[Arbeitsauftrag 1] Prüfe anhand des Abschnitts über die Toggenburger Blockflötenbauer, ob die folgenden Aussagen zutreffen, und belege jede Antwort mit Ja oder Nein sowie den entscheidenden Worten im genauen Wortlaut: (a) Die Meyers fertigen ihre Blockflöten in Handarbeit. (b) Der Buchsbaum ist wegen des Klimawandels vom Aussterben bedroht. (c) Madeleine Imbeck erwartet den Besuch an einem Bahnhof.
[Arbeitsauftrag 2] Führe den Abschnitt über die Toggenburger Blockflötenbauer im Anschluss an seinen letzten Satz fort.

[Zitierter Abschnitt]
^^^^
Liebe, Hingabe und eine sterbende Baumart

Für die Profi-Blockflöten, die Meyers im Toggenburg in Handarbeit erschaffen, benötigen sie uraltes, langsam gewachsenes Buchsbaumholz. Aber die Bäume sind ­wegen eines Schädlingsbefalls vom Aussterben bedroht. Dank viel Eigeninitiative und der Unterstützung durch den Verein Innovationsfonds können sich die Jungunternehmer genügend Rohstoff für ihre hochwertigen ­Instrumente sichern.


Beitrag der ABS
Artikel in Thema Kunst und Geld
Das Toggenburger Familienunternehmen Meyerrecorders GmbH baut mit Leidenschaft Blockflöten für professionelle Ansprüche. Von links: Madeleine Imbeck, Joel Meyer und Sebastian Meyer mit seinem Sohn Ragnar. Foto: Michael Sieber
Inmitten der hügeligen Toggenburger Landschaft wartet Madeleine Imbeck an einer Postauto-Haltestelle auf den Besuch – wie sie das ab und an tut. Denn nicht selten unternehmen professionelle Blockflöten-Spieler­in­nen und -Spieler die lange Reise hierher, um ihr neues Instrument abzuholen, das Joel und Sebastian Meyer in Handarbeit erschaffen haben.
^^^^
[Gespeicherte Daten]

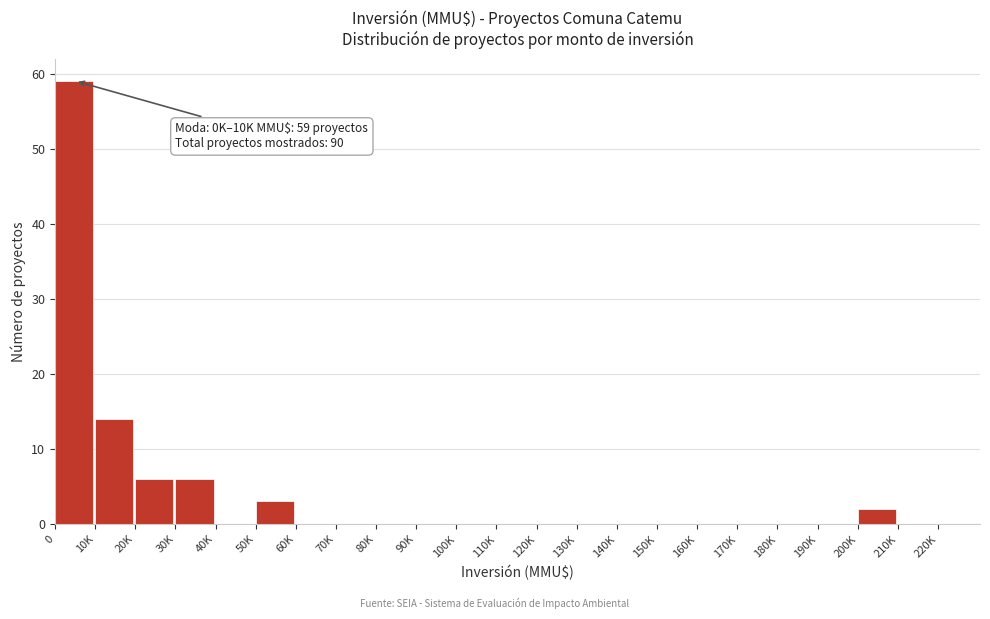

Reading left to right, extract all data points from this chart.

0=59	10K=14	20K=6	30K=6	40K=0	50K=3	60K=0	70K=0	80K=0	90K=0	100K=0	110K=0	120K=0	130K=0	140K=0	150K=0	160K=0	170K=0	180K=0	190K=0	200K=2	210K=0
^^^^
[Lösung 1]
(a) Ja: „die Meyers im Toggenburg in Handarbeit erschaffen“
(b) Nein: „wegen eines Schädlingsbefalls vom Aussterben bedroht“
(c) Nein: „wartet Madeleine Imbeck an einer Postauto-Haltestelle auf den Besuch“

[Lösung 2]
Die Meyerrecorders GmbH («recorder» ist der eng­lische Name für Blockflöte) wurde von Joel und Se­bastians Vater Ernst Meyer gegründet. Der Autodidakt hatte sein Können stets verfeinert, bis er vor vier Jahren überraschend verstarb. Es war sein grosser Wunsch, dass ­seine Söhne das Atelier übernehmen und sein Lebenswerk weiterführen. Als Teenager hatten weder Joel noch Sebastian ausgeprägte Lust darauf, stiegen später aber doch beide bei ihrem Vater als Lehrlinge ein. 2015 stiess Madeleine Imbeck zum Familienunternehmen: Die professionelle Flötistin verliebte sich gleich doppelt – in Joel Meyer und die Meyer-Flöten – und entschied sich, das Flötenbau-Handwerk zu erlernen.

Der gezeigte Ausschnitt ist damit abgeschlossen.